Albert Benjamin Edwards will die today.

Erik does not know it yet, but he will be spending the night next to an empty cot. The sheets will be left unmade, just as Albert always leaves them, and the necks of a pair of whiskey bottles will stick out from beneath the young man's flat, greasy pillow, just as they always do. In a few nights, a new Albert or Jonathan or Charles will take his place, and Erik will sleep beside a new face.

That is, if he is unlucky enough to survive until then.

That is perhaps what Erik loathes most about war - his uncanny ability to bear it. Sometimes it feels as though the bullets do not see him, as though the bayonets do not dare pierce his flesh. He emerges from every single battle with only a few scratches, like notches on a young man's bedpost, a wound that does not hurt so much as it boasts.

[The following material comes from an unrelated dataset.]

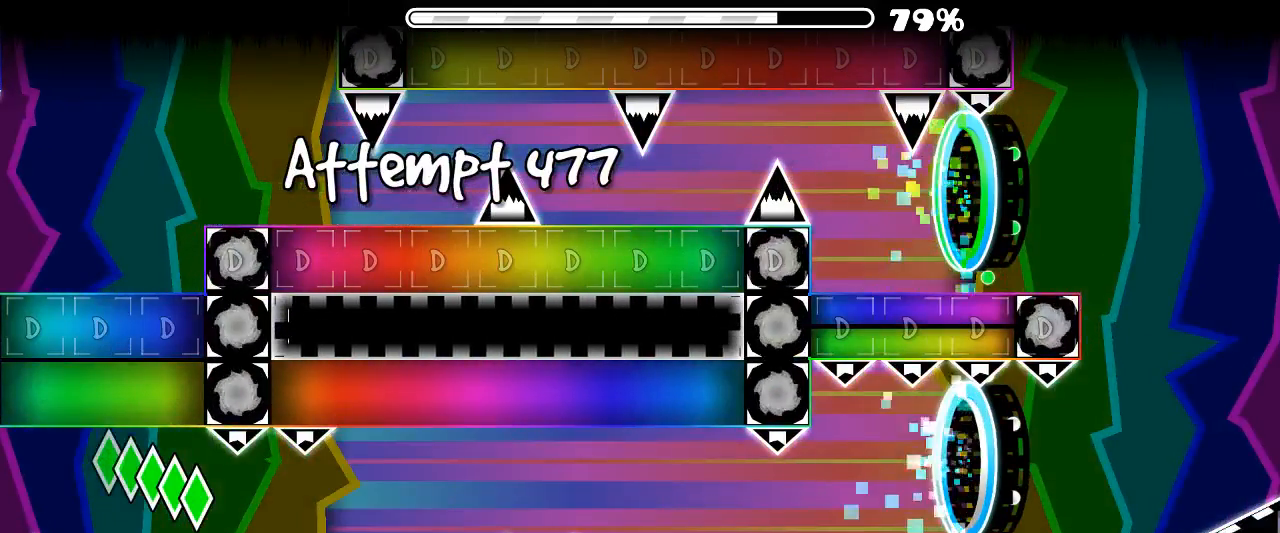
{"keys": [], "mouse": [], "events": []}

So the night after Erik watches Albert Benjamin Edwards crumple to the ground before him, reaching for an arm that is no longer attached to his body, calling out for a mother who will never see her son again, and crying for a baby girl who won't ever know her father's face, he retreats to his tent. He steals the two bottles of whiskey that the young man thought he'd hidden away so well. He pours the first one over the fresh cuts on his chest, sweet gifts from a rebel's Mississippi rifle, and drinks the second one right down to the bottom of the bottle.

And while he does, he hopes that tomorrow night, he'll be sleeping next to Albert Benjamin Edwards once again.

He can't imagine that any bullet can hurt him any more than she has.